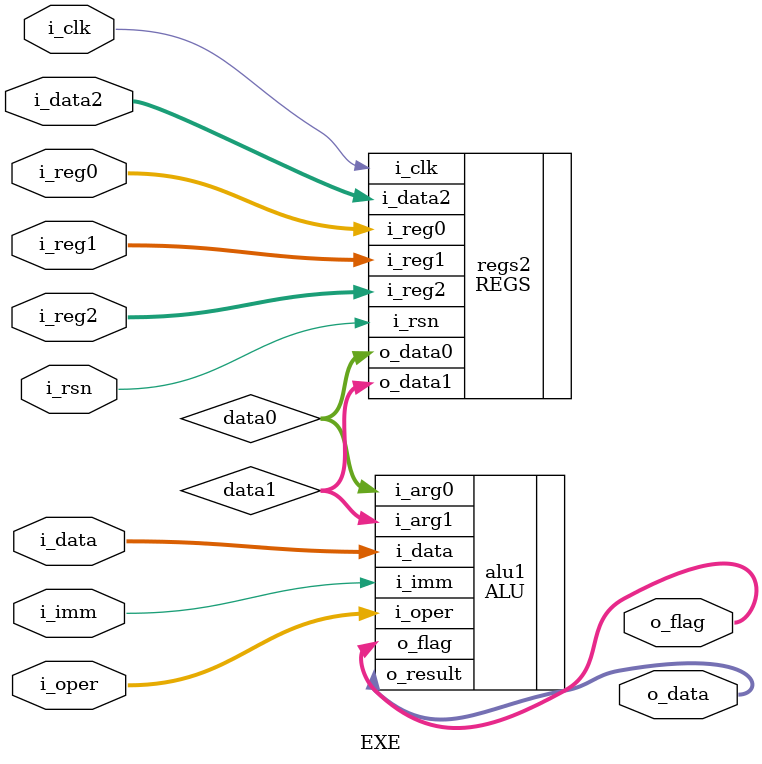
<source format=v>
module EXE (i_oper, i_reg0, i_reg1, i_reg2, i_data2, i_data, i_imm, i_clk, i_rsn, o_flag, o_data);

    input wire [2:0] i_oper;
    input wire [3:0] i_reg0, i_reg1, i_reg2;
    input wire signed [5:0] i_data, i_data2;
    input wire i_imm;
    input wire i_clk;
    input wire i_rsn;

    output signed [5:0] o_data;
    output [3:0] o_flag;

    wire [5:0] data0;
    wire [5:0] data1;

    ALU alu1 (.i_arg0(data0),
                .i_arg1(data1),
                .i_oper(i_oper),
                .i_data(i_data),
                .i_imm(i_imm),
                .o_result(o_data),
                .o_flag(o_flag));

    REGS regs2 (.i_reg0(i_reg0),
                .i_reg1(i_reg1),
                .i_reg2(i_reg2),
                .i_data2(i_data2),
                .i_clk(i_clk),
                .i_rsn(i_rsn),
                .o_data0(data0),
                .o_data1(data1));

endmodule
</source>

################

- **Work request**
Would you give the material back exactly, minus the pictures?

- **Result below**
<source format=v>
module EXE (i_oper, i_reg0, i_reg1, i_reg2, i_data2, i_data, i_imm, i_clk, i_rsn, o_flag, o_data);

    input wire [2:0] i_oper;
    input wire [3:0] i_reg0, i_reg1, i_reg2;
    input wire signed [5:0] i_data, i_data2;
    input wire i_imm;
    input wire i_clk;
    input wire i_rsn;

    output signed [5:0] o_data;
    output [3:0] o_flag;

    wire [5:0] data0;
    wire [5:0] data1;

    ALU alu1 (.i_arg0(data0),
                .i_arg1(data1),
                .i_oper(i_oper),
                .i_data(i_data),
                .i_imm(i_imm),
                .o_result(o_data),
                .o_flag(o_flag));

    REGS regs2 (.i_reg0(i_reg0),
                .i_reg1(i_reg1),
                .i_reg2(i_reg2),
                .i_data2(i_data2),
                .i_clk(i_clk),
                .i_rsn(i_rsn),
                .o_data0(data0),
                .o_data1(data1));

endmodule
</source>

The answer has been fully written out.